* [Work item]:
Continue the jazz review of Chris Jentsch and his Group No Net below, starting right after its last sentence.

------ Selected passage

NettavisenLivsstil - Norwegian blog
Chris Jentsch - never heard of him before? Then that makes two of us, but the American guitarist, composer and bandleader shows us quickly that he has a lot of good at heart.
You don't have to have lived in New York City for a long time to understand that the amount of extraordinary jazz musicians is huge. One does not have to have stayed there at all in fact - it is more than sufficient to follow that scene from anywhere on the globe. The evidence flows incessantly and this encounter with Jentsch and his Group No Net is another example.
Here we are talking about a nonet - not a traditional big band, but a nine piece ensemble especially put together to interpret his Chamber Music America commission Topics in American History. Several aspects of this music and this project reminds me of Trondheim Jazzorkester actually.
In the U.S. there are also opportunities for getting funds for such works. Jentsch has been clever and accomplished in that respect - he is a good researcher while at the same time he is obviously a skilled composer and organizer. This is his fourth suite and this time, Jentsch, who also has a degree in the subject, has been inspired by important events in American history.

------------
------ Material supplied

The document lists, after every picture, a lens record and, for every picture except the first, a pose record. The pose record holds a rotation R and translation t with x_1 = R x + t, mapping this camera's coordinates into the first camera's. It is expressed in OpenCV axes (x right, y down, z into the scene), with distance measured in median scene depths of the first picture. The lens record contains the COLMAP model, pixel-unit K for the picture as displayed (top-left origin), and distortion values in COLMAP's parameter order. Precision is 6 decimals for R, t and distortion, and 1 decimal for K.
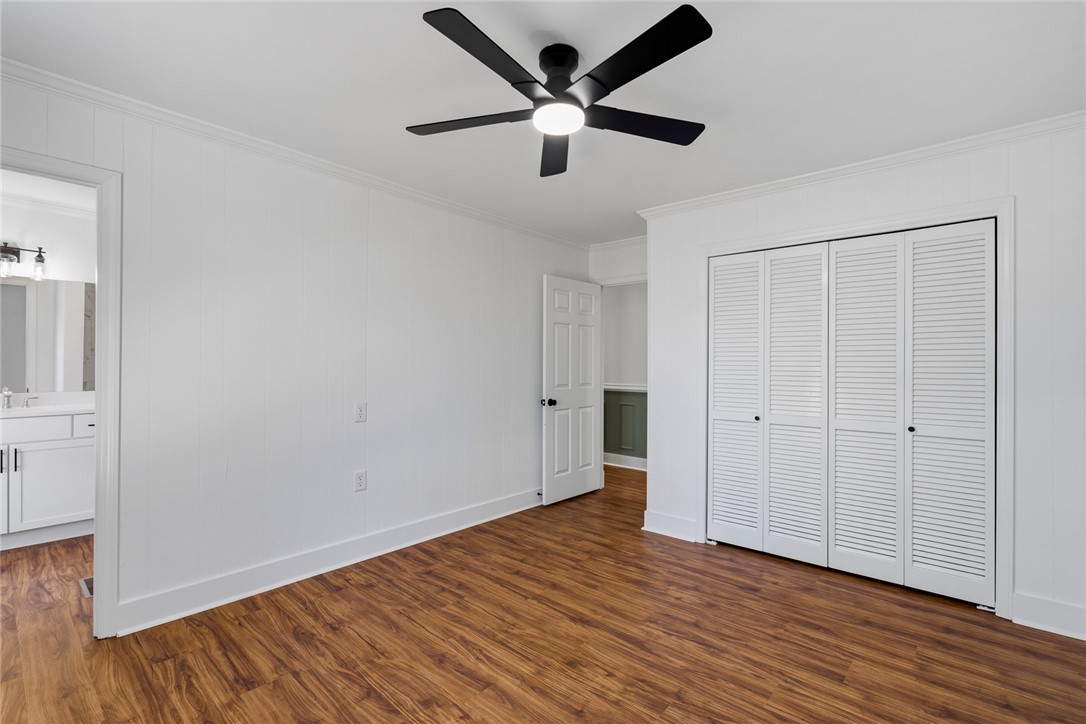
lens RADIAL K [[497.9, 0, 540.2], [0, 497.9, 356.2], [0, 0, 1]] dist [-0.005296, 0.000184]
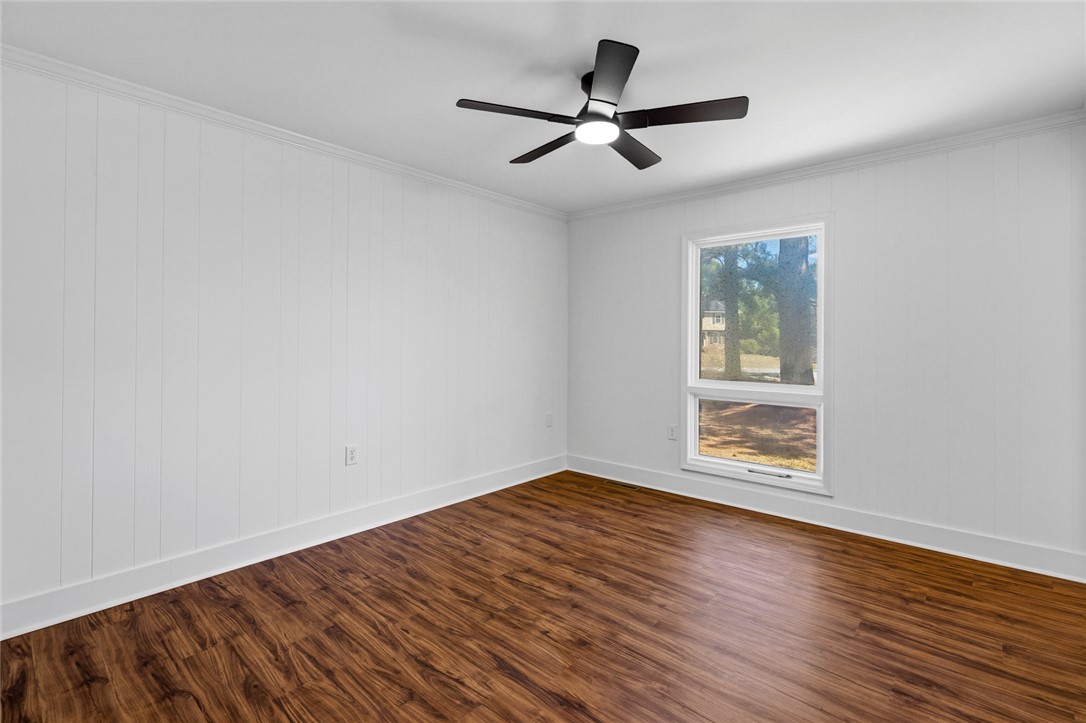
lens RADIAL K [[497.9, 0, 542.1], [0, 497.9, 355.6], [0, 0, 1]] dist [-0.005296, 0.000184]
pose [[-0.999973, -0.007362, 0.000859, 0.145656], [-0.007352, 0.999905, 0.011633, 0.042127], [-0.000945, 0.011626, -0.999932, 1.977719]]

------------
------ Material supplied

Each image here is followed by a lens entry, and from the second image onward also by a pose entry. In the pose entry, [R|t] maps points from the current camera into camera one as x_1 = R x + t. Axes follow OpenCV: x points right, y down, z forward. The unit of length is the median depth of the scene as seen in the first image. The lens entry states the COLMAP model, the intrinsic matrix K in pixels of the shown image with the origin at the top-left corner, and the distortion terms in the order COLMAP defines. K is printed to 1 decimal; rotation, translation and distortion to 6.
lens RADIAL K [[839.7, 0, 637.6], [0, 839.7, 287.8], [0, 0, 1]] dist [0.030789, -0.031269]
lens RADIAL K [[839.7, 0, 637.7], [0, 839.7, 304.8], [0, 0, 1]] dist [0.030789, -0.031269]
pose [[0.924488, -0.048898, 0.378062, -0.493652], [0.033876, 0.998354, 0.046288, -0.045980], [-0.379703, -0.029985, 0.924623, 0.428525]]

------------

* [Answer section]:
Jentsch has taken inspiration from the whole modern jazz tradition, from rock, world music and classical music, and put it together for a well and good hour of music that we get to enjoy from the premiere at ShapeShifter Lab in Brooklyn in December 2016, in the neighborhood where Jentsch has been living for 20 years.
Apart from saxophonist Jason Rigby and pianist Jacob Sacks, who have worked a lot with our own Brooklyner Eivind Opsvik, there are other new names for me. Highly skilled gentlemen both as ensemble players and soloists - five winds and four in the rhythm section.
For each of the seven movements, the historian Jentsch has written a small text explaining why he has chosen exactly these events. This has become a pleasant and exciting meeting with a new voice in so many ways.